▶ _WHAT TO DO_
Read through the listing below, and copy every line where the string "Meyers" appears.
-------------------------
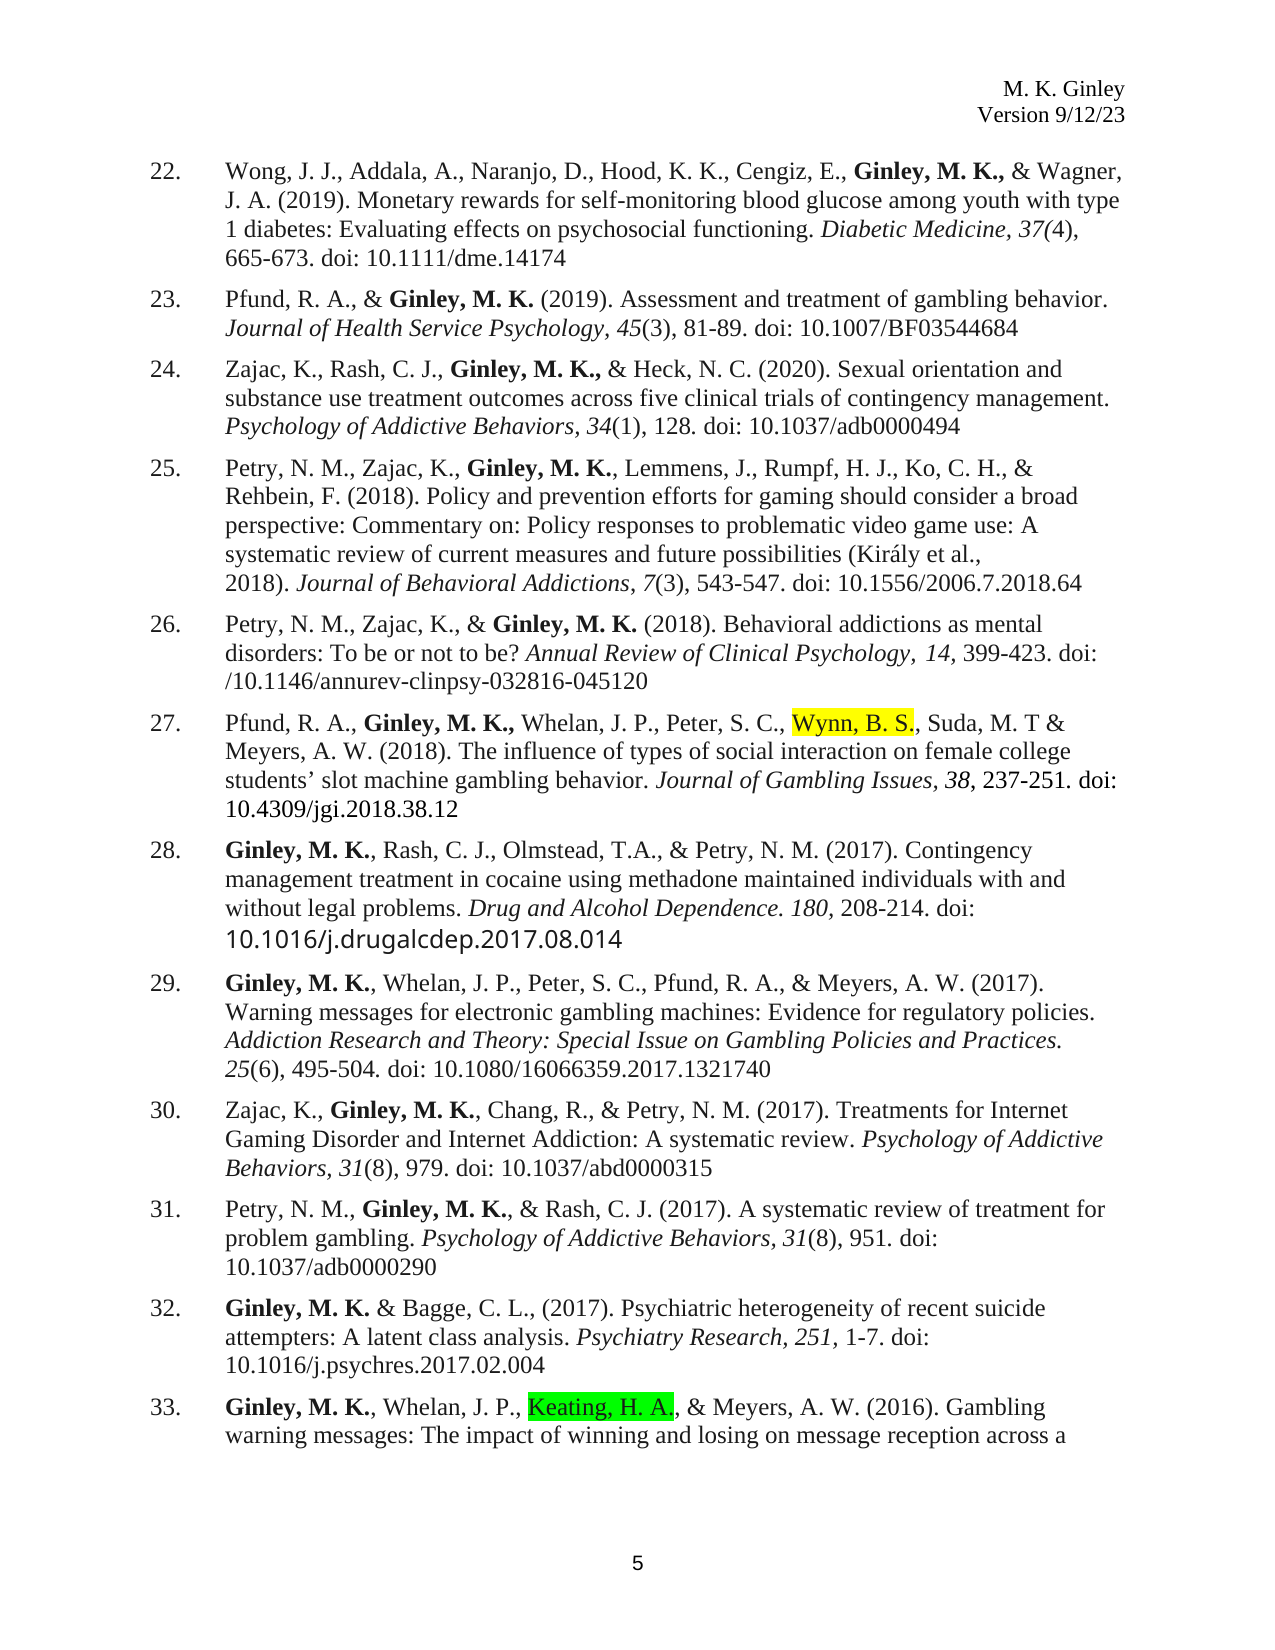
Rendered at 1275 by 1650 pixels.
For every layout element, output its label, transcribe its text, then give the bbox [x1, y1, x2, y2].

text Petry, N. M., Zajac, K., Ginley, M. K., Lemmens, J., Rumpf, H. J., Ko, C. H., & Rehbein, F. (2018). Policy and prevention efforts for gaming should consider a broad perspective: Commentary on: Policy responses to problematic video game use: A systematic review of current measures and future possibilities (Király et al., 2018). Journal of Behavioral Addictions, 7(3), 543-547. doi: 10.1556/2006.7.2018.64 [150, 453, 1125, 596]
text Ginley, M. K., Whelan, J. P., Peter, S. C., Pfund, R. A., & Meyers, A. W. (2017). Warning messages for electronic gambling machines: Evidence for regulatory policies. Addiction Research and Theory: Special Issue on Gambling Policies and Practices. 25(6), 495-504. doi: 10.1080/16066359.2017.1321740 [150, 968, 1125, 1083]
text Pfund, R. A., & Ginley, M. K. (2019). Assessment and treatment of gambling behavior. Journal of Health Service Psychology, 45(3), 81-89. doi: 10.1007/BF03544684 [150, 284, 1125, 341]
text Ginley, M. K., Rash, C. J., Olmstead, T.A., & Petry, N. M. (2017). Contingency management treatment in cocaine using methadone maintained individuals with and without legal problems. Drug and Alcohol Dependence. 180, 208-214. doi: 10.1016/j.drugalcdep.2017.08.014 [150, 835, 1125, 956]
text Ginley, M. K. & Bagge, C. L., (2017). Psychiatric heterogeneity of recent suicide attempters: A latent class analysis. Psychiatry Research, 251, 1-7. doi: 10.1016/j.psychres.2017.02.004 [150, 1293, 1125, 1379]
text Pfund, R. A., Ginley, M. K., Whelan, J. P., Peter, S. C., Wynn, B. S., Suda, M. T & Meyers, A. W. (2018). The influence of types of social interaction on female college students’ slot machine gambling behavior. Journal of Gambling Issues, 38, 237-251. doi: 10.4309/jgi.2018.38.12 [150, 708, 1125, 823]
text Petry, N. M., Ginley, M. K., & Rash, C. J. (2017). A systematic review of treatment for problem gambling. Psychology of Addictive Behaviors, 31(8), 951. doi: 10.1037/adb0000290 [150, 1194, 1125, 1281]
text Wong, J. J., Addala, A., Naranjo, D., Hood, K. K., Cengiz, E., Ginley, M. K., & Wagner, J. A. (2019). Monetary rewards for self-monitoring blood glucose among youth with type 1 diabetes: Evaluating effects on psychosocial functioning. Diabetic Medicine, 37(4), 665-673. doi: 10.1111/dme.14174 [150, 156, 1125, 271]
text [150, 1392, 1125, 1449]
text Zajac, K., Rash, C. J., Ginley, M. K., & Heck, N. C. (2020). Sexual orientation and substance use treatment outcomes across five clinical trials of contingency management. Psychology of Addictive Behaviors, 34(1), 128. doi: 10.1037/adb0000494 [150, 354, 1125, 440]
text Zajac, K., Ginley, M. K., Chang, R., & Petry, N. M. (2017). Treatments for Internet Gaming Disorder and Internet Addiction: A systematic review. Psychology of Addictive Behaviors, 31(8), 979. doi: 10.1037/abd0000315 [150, 1096, 1125, 1182]
text Petry, N. M., Zajac, K., & Ginley, M. K. (2018). Behavioral addictions as mental disorders: To be or not to be? Annual Review of Clinical Psychology, 14, 399-423. doi: /10.1146/annurev-clinpsy-032816-045120 [150, 609, 1125, 695]
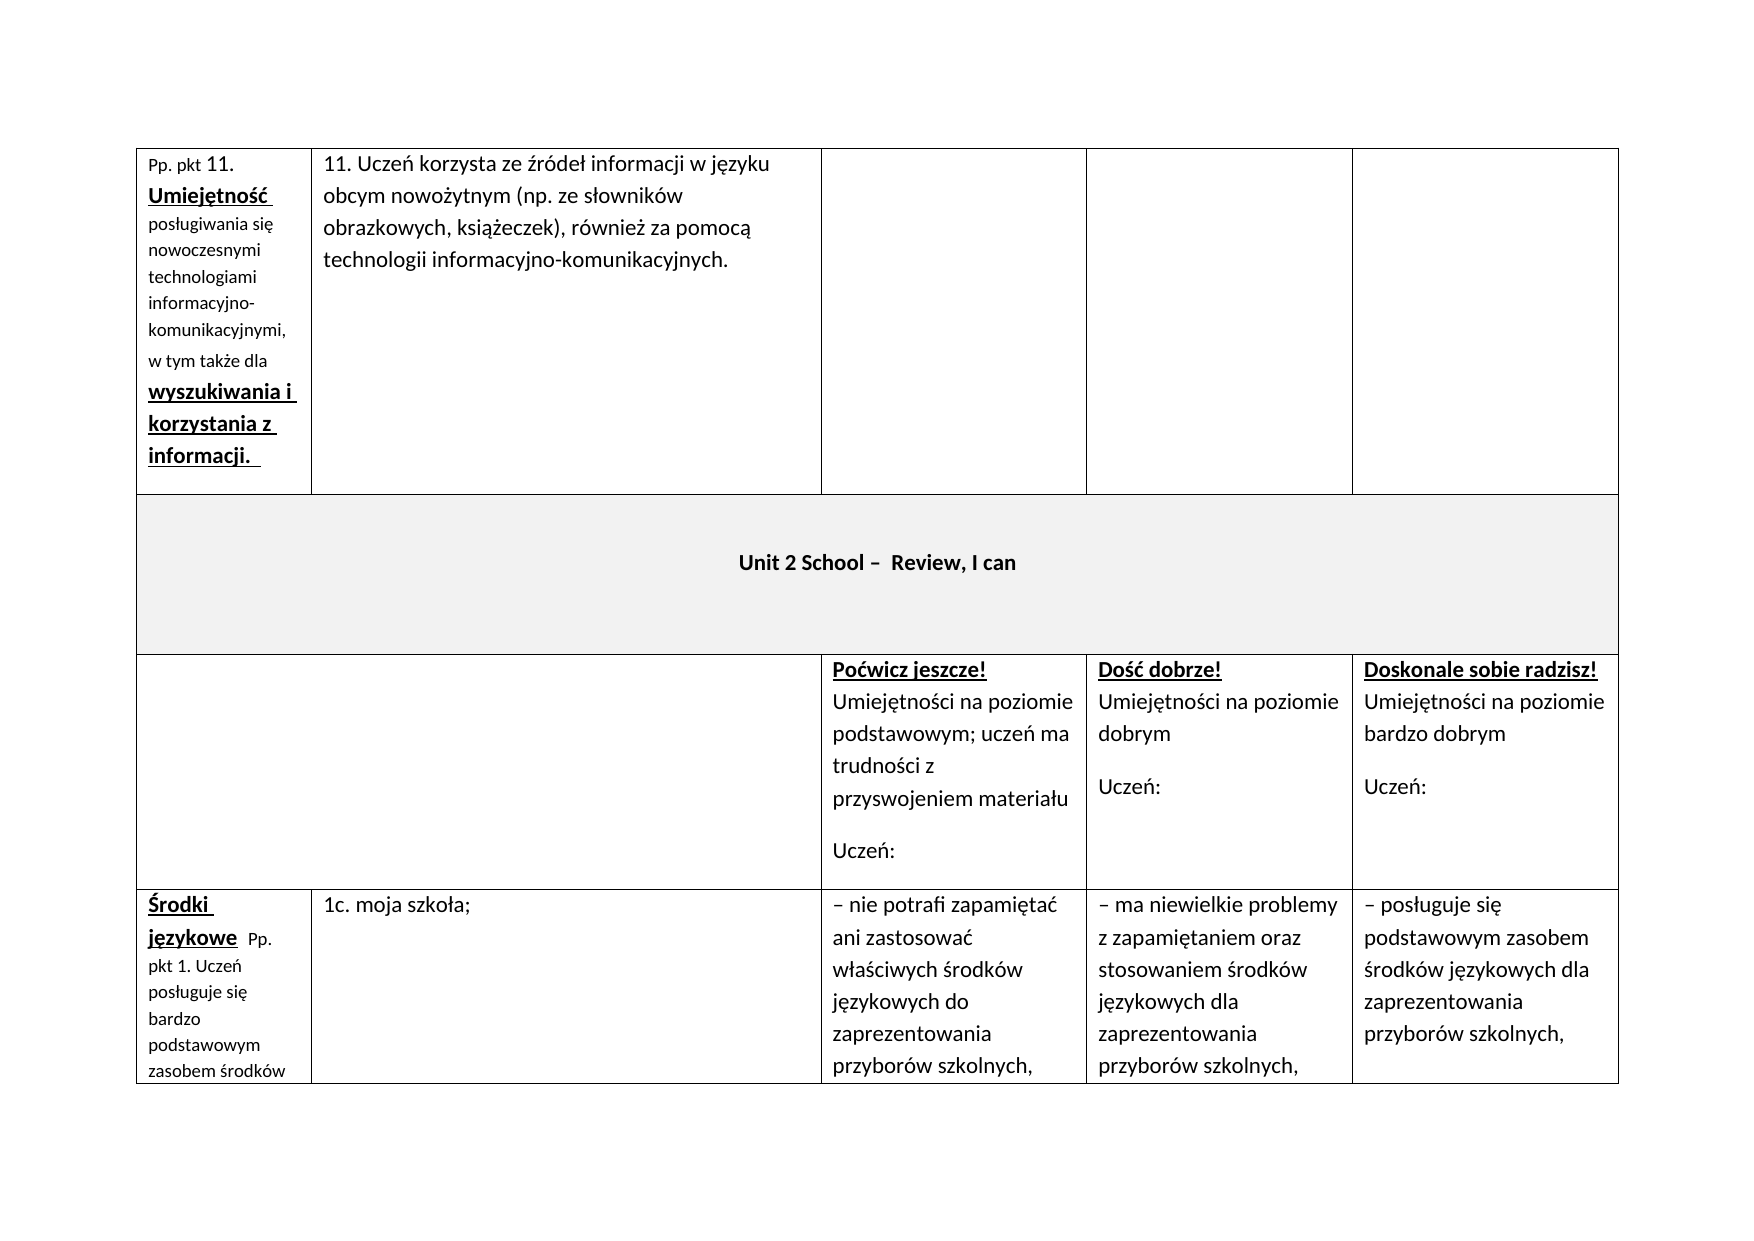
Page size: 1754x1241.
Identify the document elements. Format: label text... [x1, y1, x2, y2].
-------------------------
▶ _SOLUTION TO THIS EXERCISE_
text Ginley, M. K., Whelan, J. P., Peter, S. C., Pfund, R. A., & Meyers, A. W. (2017). Warning messages for electronic gambling machines: Evidence for regulatory policies. Addiction Research and Theory: Special Issue on Gambling Policies and Practices. 25(6), 495-504. doi: 10.1080/16066359.2017.1321740 [150, 968, 1125, 1083]
text Pfund, R. A., Ginley, M. K., Whelan, J. P., Peter, S. C., Wynn, B. S., Suda, M. T & Meyers, A. W. (2018). The influence of types of social interaction on female college students’ slot machine gambling behavior. Journal of Gambling Issues, 38, 237-251. doi: 10.4309/jgi.2018.38.12 [150, 708, 1125, 823]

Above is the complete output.